Typically when seeking bids for equipment, vendors’ bids are in the same ball park.
Not so with Iola’s attempts to purchase a new 1,200-amp breaker for its Oak Street substation.
City Council members approved Monday a bid from KMEA/Mid-States out of Salina, for $40,625.
That cost is comparable to the 18 or so breakers the city has purchased over the past 15 years, electric plant superintendent Mike Phillips told the Council.
It was the two losing bids that caught the Council’s eye.
A bid from N&M Power came in at $136,750; a third from MP Predictive Technologies, Inc. of Orlando, Fla, for $278,656.79.
Phillips was uncertain why there was such a jaw-dropping discrepancy.
“I don’t know if Mid-States just buys that many,” he said.
Regardless, Council members were happy to go with the low bid, with a 7-0 vote. (Councilman Nickolas Kinder was absent.)
The new breaker will improve the reliability of one of the substation’s circuits, Phillips explained. “It will be a good asset,” he said.
IN OTHER business, Council members approved the purchase of a hydro vacuum excavation machine from Vermeer Great Plains of Goddard, for $46,486.50.
The machine will greatly enhance the city’s ability to get to underground utilities without having to dig with a traditional excavator or backhoe, gas, water and wastewater superintendent Mitch Phillips said.
The machine injects a high-power water spray into the ground, and immediately vacuums out the debris.

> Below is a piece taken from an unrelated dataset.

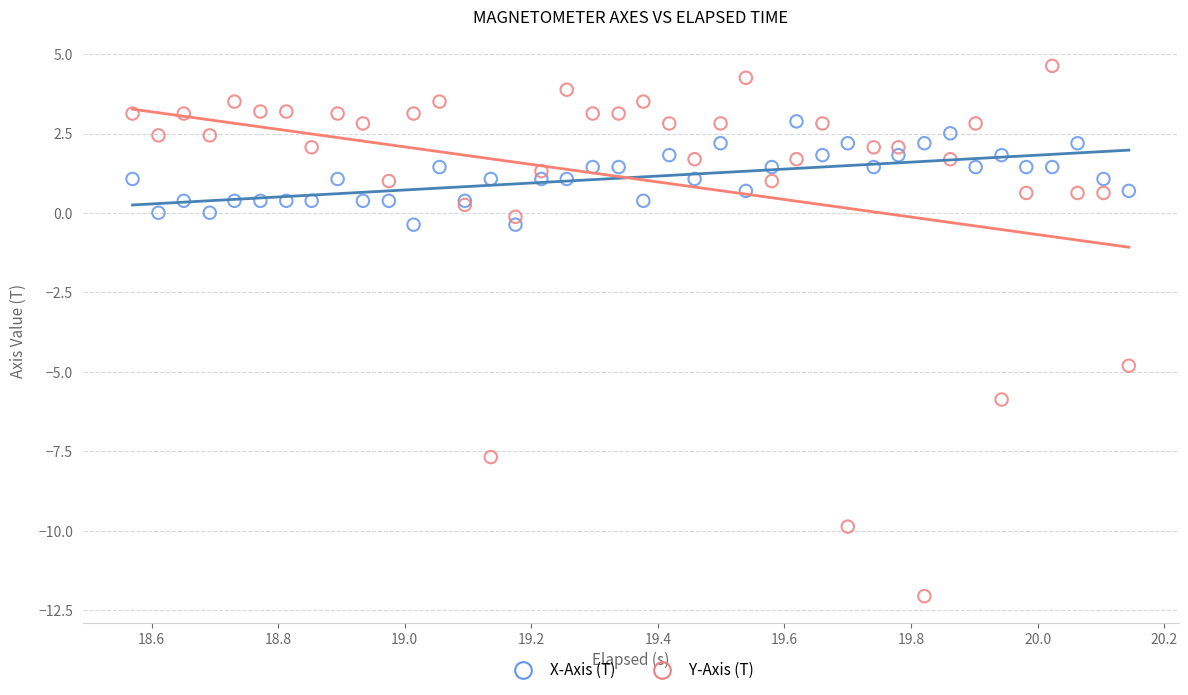

Across all series, what Y value is closest to -3?

-4.8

With the influx of buried cables, “it’s almost impossible to ‘old-school’ it,” he said. “We can start tearing stuff up left and right if we’re not careful. We’ll have 101 uses for it. We probably should have had it five years ago.”
The bid for the machine came via a contract with Sourcewell, a purchasing agent that acts on a municipality’s behalf in order to secure the lowest bid.